MOTHER TRUCKIN’ MAY: SMOKEY AND THE BANDIT PART III (1983)
In the summer of 1983, multiplex audiences gathered in their communal darks to witness the end of a great cinematic saga that began in 1977, struck back in 1980, and had returned for one last ride. It started like a fairy tale already fondly remembered. Most still know the words by heart:
“Once upon a time, there was a famous Sheriff. It was not so long ago in our very own galaxy...”
SMOKEY AND THE BANDIT PART III opening with a RETURN OF THE JEDI joke is like a dinosaur shaking hands with an asteroid. Whether given full credit as the dawn of the modern blockbuster or partial as a revision of Spielberg’s fishy prototype, there’s no debating that STAR WARS changed cinema.
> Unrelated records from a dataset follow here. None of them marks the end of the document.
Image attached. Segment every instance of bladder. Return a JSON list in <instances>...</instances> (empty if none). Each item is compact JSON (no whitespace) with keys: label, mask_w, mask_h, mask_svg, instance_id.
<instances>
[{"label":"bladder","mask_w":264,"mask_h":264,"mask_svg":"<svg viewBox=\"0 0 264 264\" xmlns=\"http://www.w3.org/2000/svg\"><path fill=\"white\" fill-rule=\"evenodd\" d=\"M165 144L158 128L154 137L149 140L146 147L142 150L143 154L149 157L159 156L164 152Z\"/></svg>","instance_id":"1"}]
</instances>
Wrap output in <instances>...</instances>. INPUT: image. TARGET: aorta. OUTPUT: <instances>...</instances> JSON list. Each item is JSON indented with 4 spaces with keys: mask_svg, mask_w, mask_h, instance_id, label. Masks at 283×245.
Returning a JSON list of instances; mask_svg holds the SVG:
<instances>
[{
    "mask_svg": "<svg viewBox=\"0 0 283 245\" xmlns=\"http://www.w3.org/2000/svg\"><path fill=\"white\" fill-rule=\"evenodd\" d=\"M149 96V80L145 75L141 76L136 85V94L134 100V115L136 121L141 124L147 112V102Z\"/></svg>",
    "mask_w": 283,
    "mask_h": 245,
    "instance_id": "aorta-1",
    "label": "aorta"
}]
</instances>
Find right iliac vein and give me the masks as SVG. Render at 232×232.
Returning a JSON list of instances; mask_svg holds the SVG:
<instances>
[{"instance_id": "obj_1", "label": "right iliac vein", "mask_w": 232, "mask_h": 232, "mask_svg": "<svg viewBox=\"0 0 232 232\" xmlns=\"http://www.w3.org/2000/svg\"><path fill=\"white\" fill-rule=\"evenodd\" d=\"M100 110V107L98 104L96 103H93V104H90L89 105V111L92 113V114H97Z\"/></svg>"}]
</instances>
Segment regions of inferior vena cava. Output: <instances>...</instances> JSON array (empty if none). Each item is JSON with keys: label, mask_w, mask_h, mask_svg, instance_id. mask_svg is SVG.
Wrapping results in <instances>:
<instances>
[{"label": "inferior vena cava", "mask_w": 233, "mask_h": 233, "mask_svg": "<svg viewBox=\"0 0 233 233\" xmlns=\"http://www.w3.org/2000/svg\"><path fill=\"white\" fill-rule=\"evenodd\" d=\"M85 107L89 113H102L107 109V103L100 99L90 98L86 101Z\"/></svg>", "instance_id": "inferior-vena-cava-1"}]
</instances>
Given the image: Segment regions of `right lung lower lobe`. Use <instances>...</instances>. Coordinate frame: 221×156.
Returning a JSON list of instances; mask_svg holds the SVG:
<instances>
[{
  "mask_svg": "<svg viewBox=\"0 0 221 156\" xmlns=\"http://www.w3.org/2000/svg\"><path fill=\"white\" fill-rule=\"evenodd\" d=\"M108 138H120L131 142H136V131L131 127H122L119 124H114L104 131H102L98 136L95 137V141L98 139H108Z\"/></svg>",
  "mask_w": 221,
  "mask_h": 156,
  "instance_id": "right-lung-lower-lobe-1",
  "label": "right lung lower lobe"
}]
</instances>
Compare the big hit of 1976—ROCKY—to the heavyweights that followed—SUPERMAN, STAR TREK: THE MOTION PICTURE. Plus or minus a KRAMER VS. KRAMER, the age of the movie star was over; long live the concept. STAR WARS was not only the highest-grossing film of its year, but all time, eventually dethroned by itself. What’s easy to forget and nigh-impossible to imagine now, as the thirteenth Star Wars movie crowds the big screen and eighteen Star Wars shows and counting pile up on the little one, is that the silver medal of ’77 went to a good ol’ boy in a Trans Am just trying to sneak Coors across state lines.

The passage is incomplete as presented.